25.4.2 Uitzonderingen op het verbod

Het verbod, zoals in 25.4.1 bedoeld, is niet van toepassing, indien:

  1. het gaat om onderhouds- en vervangingswerkzaamheden van bestaande bestratingen en beplantingen en werkzaamheden binnen bestaande tracés van kabels en leidingen;

  2. op basis van aanvullend en/of definitief archeologisch onderzoek is aangetoond dat op de betrokken locatie geen behoudenswaardige archeologische relicten aanwezig zijn;

  3. de werken en werkzaamheden:

  1. reeds in uitvoering zijn op het tijdstip van het van kracht worden van het plan;

  2. mogen worden uitgevoerd krachtens een reeds verleende omgevingsvergunning;

  3. de werken en werkzaamheden op aanvullend of definitief archeologisch onderzoek zijn gericht.

[Verzamelde gegevens]
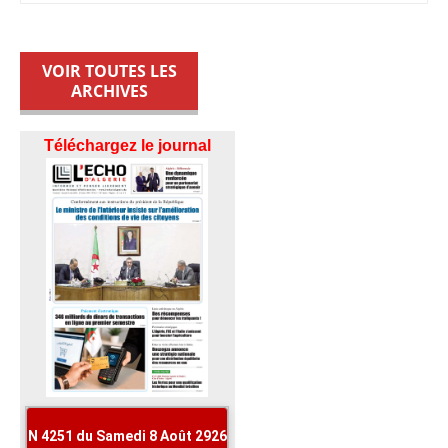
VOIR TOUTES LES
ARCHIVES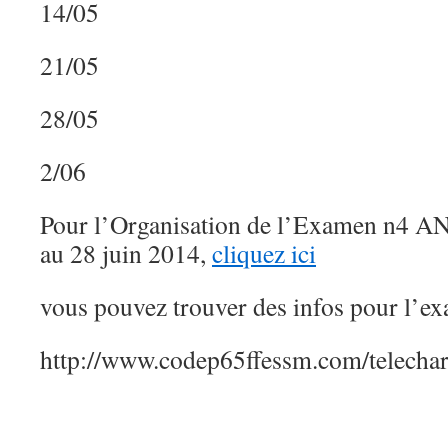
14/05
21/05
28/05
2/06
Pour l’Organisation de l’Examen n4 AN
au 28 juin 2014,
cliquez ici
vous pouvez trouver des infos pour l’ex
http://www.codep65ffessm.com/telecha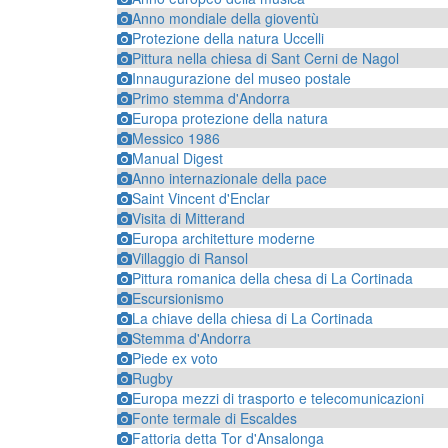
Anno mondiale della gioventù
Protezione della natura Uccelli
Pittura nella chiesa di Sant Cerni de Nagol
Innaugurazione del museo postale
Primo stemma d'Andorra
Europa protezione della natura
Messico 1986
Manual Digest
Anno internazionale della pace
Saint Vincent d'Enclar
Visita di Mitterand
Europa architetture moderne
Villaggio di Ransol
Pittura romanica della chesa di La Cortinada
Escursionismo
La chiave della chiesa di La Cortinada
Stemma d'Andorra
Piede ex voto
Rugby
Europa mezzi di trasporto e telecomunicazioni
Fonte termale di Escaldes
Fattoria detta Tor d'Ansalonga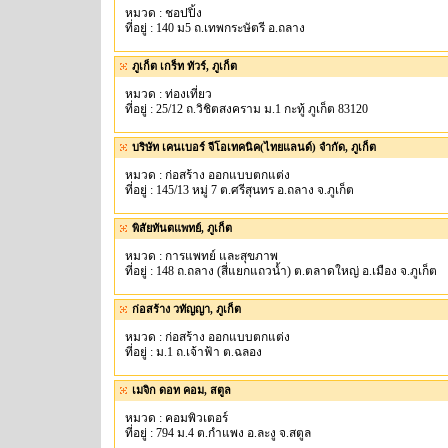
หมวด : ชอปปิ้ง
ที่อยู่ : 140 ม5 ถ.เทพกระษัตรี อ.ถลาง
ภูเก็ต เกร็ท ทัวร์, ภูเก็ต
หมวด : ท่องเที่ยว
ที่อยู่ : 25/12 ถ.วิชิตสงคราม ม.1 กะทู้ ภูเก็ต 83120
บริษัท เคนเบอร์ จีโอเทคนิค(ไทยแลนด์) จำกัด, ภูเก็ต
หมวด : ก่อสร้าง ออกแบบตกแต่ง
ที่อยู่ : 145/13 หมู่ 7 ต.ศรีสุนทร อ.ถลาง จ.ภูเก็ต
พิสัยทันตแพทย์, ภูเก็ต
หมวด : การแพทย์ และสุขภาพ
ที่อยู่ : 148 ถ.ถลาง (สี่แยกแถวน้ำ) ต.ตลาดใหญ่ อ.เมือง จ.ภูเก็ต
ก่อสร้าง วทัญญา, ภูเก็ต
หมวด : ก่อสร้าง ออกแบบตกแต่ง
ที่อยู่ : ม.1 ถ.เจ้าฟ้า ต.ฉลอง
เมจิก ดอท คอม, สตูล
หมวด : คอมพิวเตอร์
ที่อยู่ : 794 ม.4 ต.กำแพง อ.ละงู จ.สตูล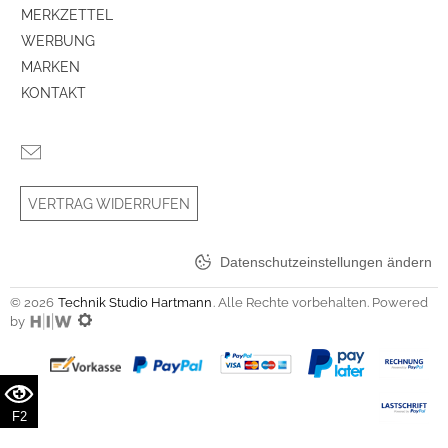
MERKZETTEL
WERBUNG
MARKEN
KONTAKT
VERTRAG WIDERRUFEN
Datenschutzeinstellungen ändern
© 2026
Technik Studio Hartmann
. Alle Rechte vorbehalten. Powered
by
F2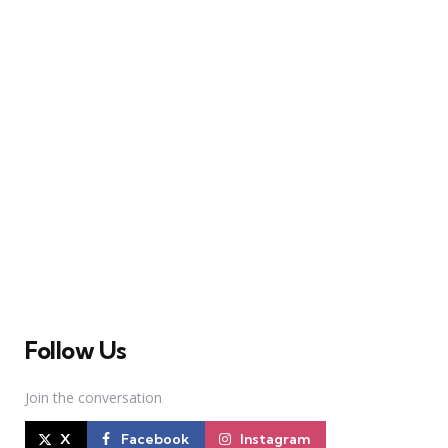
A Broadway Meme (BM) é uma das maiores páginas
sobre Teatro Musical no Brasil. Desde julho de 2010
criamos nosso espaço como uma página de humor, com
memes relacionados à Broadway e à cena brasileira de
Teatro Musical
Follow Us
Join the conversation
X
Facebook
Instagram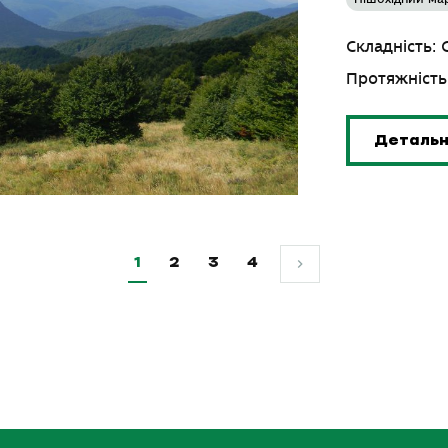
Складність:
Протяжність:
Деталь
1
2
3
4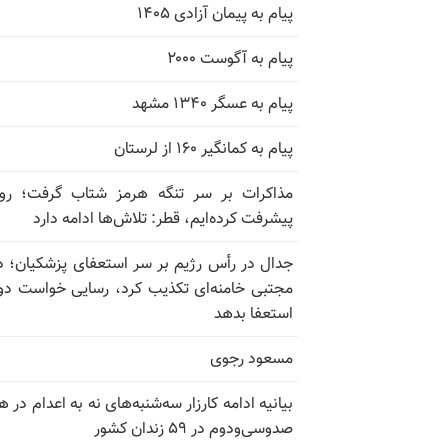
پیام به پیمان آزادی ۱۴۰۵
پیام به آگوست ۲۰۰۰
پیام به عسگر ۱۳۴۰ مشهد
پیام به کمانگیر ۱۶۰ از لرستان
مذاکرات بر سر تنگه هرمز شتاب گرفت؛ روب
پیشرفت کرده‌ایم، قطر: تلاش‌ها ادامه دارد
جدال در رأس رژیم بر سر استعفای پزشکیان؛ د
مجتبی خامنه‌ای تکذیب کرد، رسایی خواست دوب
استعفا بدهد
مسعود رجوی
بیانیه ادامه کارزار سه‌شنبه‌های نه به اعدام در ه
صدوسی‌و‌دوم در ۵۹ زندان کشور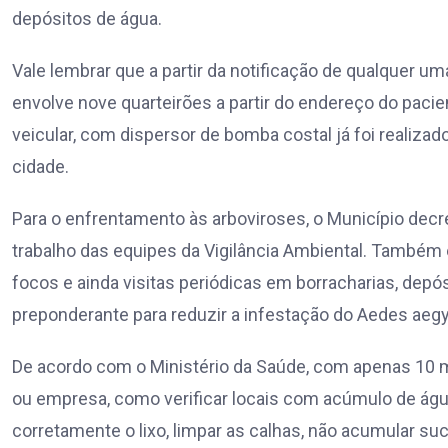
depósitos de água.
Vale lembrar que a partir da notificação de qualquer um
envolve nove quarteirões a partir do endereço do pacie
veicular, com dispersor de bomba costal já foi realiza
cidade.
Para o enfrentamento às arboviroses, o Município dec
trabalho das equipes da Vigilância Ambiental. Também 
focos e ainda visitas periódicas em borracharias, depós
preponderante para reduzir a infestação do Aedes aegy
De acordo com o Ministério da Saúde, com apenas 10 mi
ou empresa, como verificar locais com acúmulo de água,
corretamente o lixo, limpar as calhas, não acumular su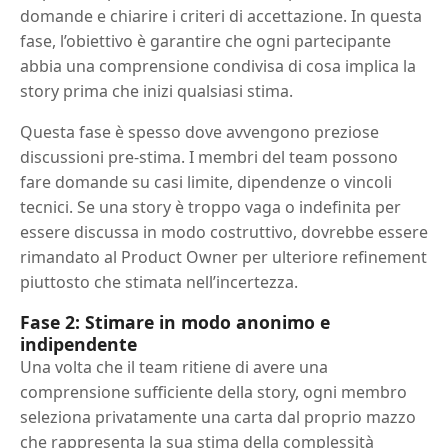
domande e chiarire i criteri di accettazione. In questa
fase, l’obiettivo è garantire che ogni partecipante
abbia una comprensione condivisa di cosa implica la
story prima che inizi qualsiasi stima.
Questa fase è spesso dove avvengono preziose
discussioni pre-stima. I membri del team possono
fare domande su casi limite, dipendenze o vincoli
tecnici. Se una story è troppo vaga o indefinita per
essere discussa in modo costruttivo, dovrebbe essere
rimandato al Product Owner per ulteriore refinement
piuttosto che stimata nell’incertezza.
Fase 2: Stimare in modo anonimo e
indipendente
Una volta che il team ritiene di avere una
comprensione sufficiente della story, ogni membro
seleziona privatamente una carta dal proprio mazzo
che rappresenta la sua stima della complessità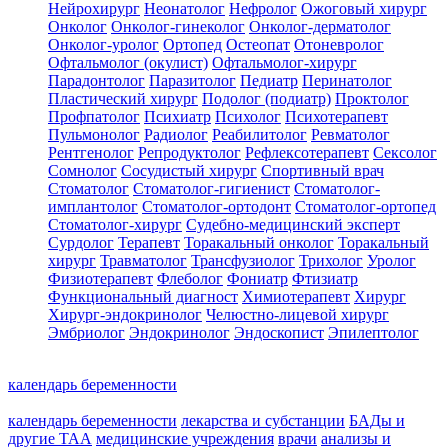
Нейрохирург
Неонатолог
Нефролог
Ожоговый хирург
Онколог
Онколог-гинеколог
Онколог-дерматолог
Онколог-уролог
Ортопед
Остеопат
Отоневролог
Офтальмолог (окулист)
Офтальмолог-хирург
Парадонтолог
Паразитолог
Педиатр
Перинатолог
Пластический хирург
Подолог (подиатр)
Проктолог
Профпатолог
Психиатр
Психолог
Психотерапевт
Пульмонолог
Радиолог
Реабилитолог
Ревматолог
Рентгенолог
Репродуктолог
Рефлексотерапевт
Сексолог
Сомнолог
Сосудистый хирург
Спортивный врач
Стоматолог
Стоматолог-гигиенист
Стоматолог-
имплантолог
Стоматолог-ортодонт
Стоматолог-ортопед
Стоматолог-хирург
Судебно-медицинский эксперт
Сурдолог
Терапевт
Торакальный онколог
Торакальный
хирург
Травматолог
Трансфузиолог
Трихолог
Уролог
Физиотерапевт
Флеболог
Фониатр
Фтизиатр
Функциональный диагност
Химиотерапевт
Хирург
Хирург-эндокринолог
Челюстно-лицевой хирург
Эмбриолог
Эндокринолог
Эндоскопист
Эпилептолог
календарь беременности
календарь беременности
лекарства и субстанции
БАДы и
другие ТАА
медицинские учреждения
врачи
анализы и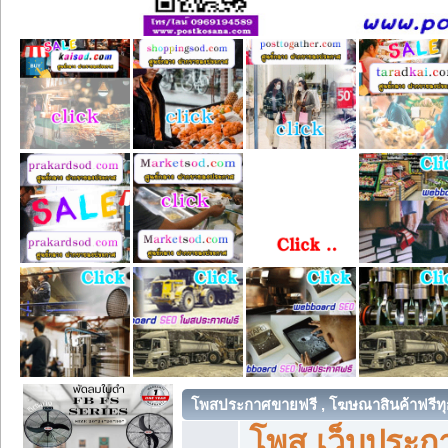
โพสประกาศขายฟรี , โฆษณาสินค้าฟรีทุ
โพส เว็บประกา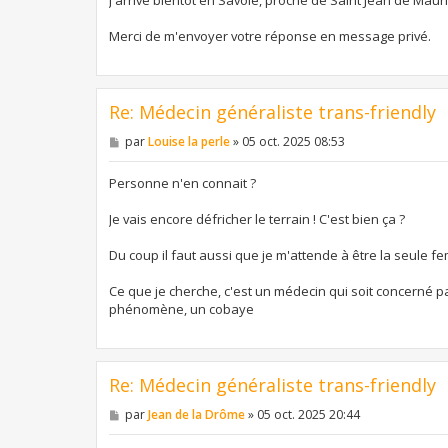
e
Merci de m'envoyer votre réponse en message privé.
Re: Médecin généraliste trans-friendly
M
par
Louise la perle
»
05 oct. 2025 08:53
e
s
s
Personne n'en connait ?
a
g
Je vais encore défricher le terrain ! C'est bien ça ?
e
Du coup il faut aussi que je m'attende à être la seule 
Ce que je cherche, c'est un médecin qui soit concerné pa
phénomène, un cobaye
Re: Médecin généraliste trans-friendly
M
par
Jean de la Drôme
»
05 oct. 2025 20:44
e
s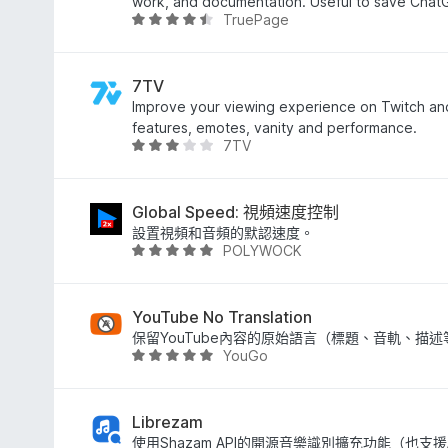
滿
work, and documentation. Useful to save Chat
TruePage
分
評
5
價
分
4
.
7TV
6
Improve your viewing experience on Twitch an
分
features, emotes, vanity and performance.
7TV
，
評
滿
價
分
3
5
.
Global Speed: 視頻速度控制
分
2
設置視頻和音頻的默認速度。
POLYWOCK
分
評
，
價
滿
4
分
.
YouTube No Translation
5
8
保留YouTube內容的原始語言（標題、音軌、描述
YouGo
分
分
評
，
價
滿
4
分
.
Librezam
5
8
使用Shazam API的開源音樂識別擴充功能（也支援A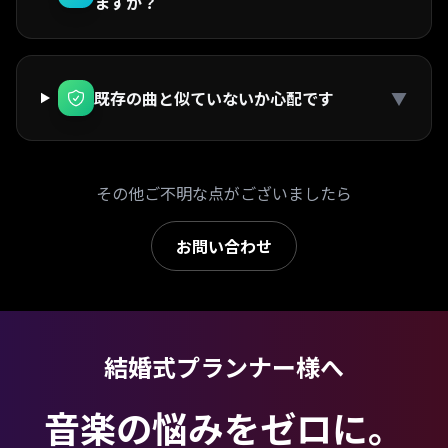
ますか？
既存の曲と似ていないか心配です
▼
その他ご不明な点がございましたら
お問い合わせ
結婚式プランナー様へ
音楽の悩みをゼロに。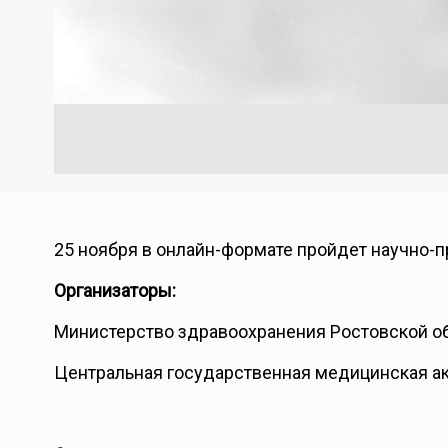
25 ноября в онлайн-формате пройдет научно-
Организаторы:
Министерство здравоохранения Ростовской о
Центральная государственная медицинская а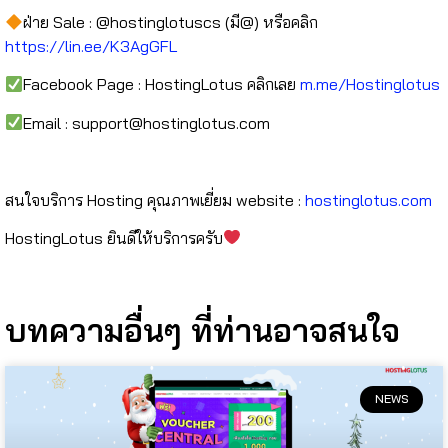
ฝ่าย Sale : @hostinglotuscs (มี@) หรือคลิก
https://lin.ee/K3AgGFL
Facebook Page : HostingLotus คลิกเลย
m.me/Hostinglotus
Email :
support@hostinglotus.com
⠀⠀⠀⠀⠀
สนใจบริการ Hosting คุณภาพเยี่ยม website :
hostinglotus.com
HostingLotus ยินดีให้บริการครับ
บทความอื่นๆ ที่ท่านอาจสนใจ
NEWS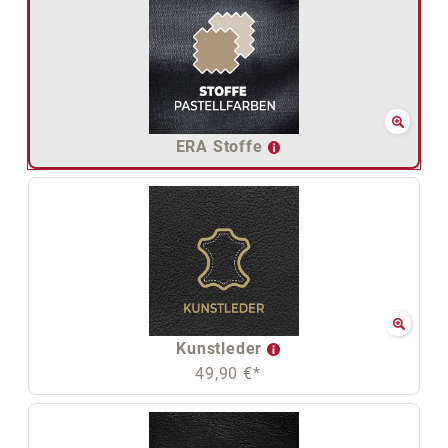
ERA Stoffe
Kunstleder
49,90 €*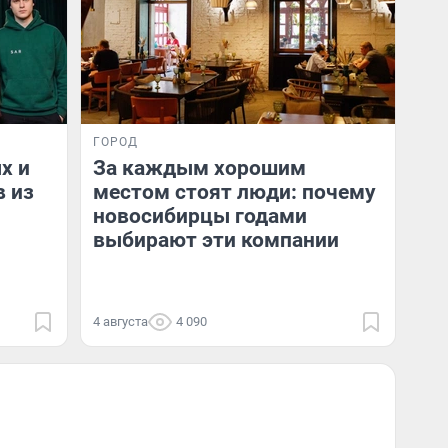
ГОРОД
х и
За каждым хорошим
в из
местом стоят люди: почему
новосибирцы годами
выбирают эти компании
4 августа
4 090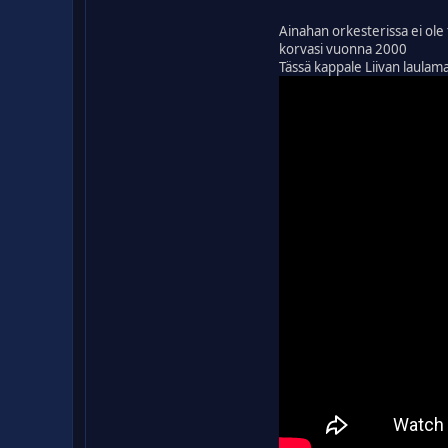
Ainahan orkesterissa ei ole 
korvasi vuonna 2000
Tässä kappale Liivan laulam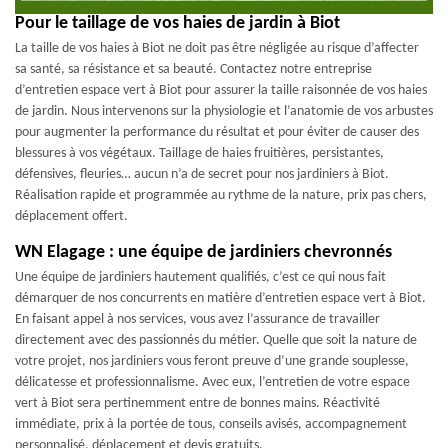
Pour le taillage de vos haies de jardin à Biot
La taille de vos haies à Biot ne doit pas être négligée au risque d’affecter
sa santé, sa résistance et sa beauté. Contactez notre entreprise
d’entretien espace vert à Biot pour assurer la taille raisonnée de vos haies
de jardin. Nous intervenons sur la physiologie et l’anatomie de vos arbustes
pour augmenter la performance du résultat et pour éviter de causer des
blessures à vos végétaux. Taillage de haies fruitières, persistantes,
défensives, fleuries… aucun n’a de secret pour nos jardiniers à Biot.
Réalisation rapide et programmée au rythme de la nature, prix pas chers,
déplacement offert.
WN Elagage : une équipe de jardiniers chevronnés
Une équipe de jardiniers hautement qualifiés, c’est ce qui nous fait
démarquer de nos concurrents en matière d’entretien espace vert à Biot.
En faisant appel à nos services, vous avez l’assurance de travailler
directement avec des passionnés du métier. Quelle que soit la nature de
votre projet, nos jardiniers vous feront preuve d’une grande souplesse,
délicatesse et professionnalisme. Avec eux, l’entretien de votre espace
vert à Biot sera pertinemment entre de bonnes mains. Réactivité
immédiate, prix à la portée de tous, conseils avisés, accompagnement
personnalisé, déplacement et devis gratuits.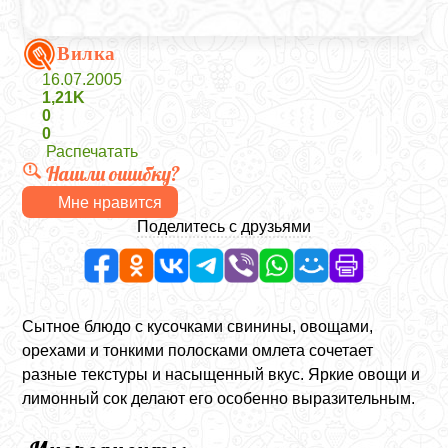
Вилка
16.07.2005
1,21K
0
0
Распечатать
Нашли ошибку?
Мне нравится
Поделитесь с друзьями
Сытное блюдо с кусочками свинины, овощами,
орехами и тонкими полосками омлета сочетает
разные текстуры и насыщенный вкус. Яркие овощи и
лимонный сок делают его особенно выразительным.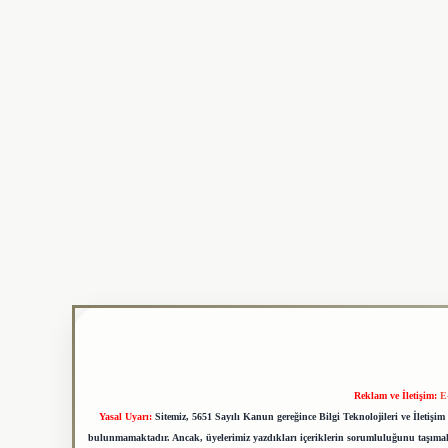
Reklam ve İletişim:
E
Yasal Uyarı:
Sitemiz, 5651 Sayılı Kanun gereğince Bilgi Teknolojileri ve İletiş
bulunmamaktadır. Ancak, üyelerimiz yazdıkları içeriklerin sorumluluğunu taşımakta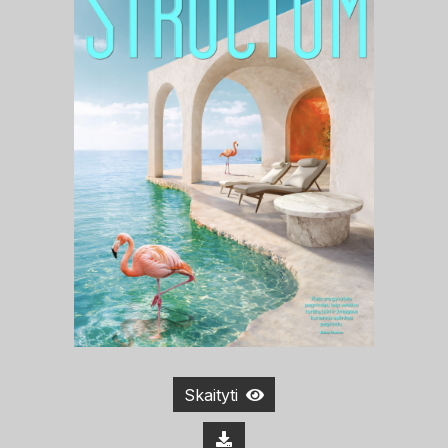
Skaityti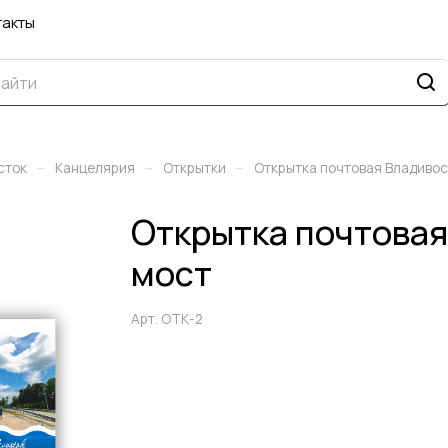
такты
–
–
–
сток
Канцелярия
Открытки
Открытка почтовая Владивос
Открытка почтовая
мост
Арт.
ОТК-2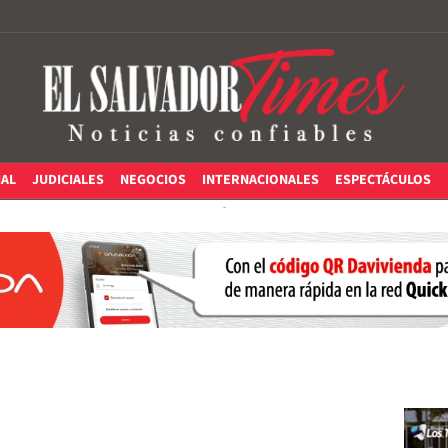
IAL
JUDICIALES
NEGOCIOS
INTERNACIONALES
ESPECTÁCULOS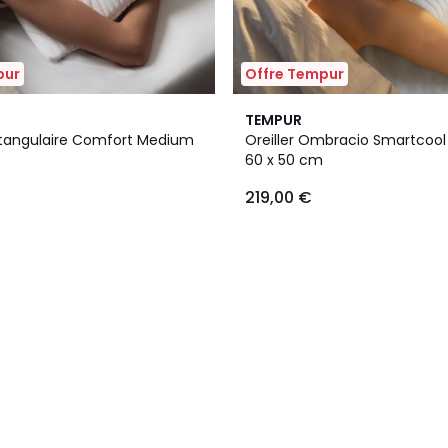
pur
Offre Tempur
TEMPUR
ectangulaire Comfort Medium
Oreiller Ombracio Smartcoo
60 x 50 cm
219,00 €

OPDRACHTEN EN OEFENINGEN:
1. Druk woordelijk het gedeelte af uit de tekst over de uitzonderingen op het verbod. Begin bij de woorden "2. op basis" en stop na de woorden "onderzoek zijn gericht.".
2. Geef het vervolg van de tekst over de uitzonderingen op het verbod, aansluitend op de laatste zin die daarvan is weergegeven.

UITWERKING OPDRACHTEN:
1.
2. op basis van aanvullend en/of definitief archeologisch onderzoek is aangetoond dat op de betrokken locatie geen behoudenswaardige archeologische relicten aanwezig zijn;

  3. de werken en werkzaamheden:

  1. reeds in uitvoering zijn op het tijdstip van het van kracht worden van het plan;

  2. mogen worden uitgevoerd krachtens een reeds verleende omgevingsvergunning;

  3. de werken en werkzaamheden op aanvullend of definitief archeologisch onderzoek zijn gericht.

2.
 

Artikel 26 Waarde - Archeologische verwachting middelhoog

 

26.1 Bestemmingsomschrijving

De voor 'Waarde - Archeologische verwachting middelhoog' aangewezen gronden zijn, behalve voor de andere daar voorkomende bestemming(en), mede bestemd voor de bescherming van archeologische waarden.

 

26.2 Bouwregels

 

26.2.1 Gebouwen

In afwijking van het bepaalde bij de andere bestemmingen (basisbestemmingen) mogen geen gebouwen worden gebouwd.

 

26.2.2 Overige bouwwerken

In afwijking van het bepaalde bij de andere bestemmingen (basisbestemmingen) mogen geen overige bouwwerken worden gebouwd.

 

26.3 Afwijken van de bouwregels

  1. Burgemeester en wethouders kunnen bij omgevingsvergunning afwijken van het bepaalde in artikel 26.2 ten aanzien van het bouwen van bouwwerken en toestaan dat op of in deze gronden een bij de andere bestemming toelaatbaar bouwwerk wordt gebouwd, indien is aangetoond dat de archeologische waarden door de bouwactiviteiten niet onevenredig worden of kunnen worden geschaad.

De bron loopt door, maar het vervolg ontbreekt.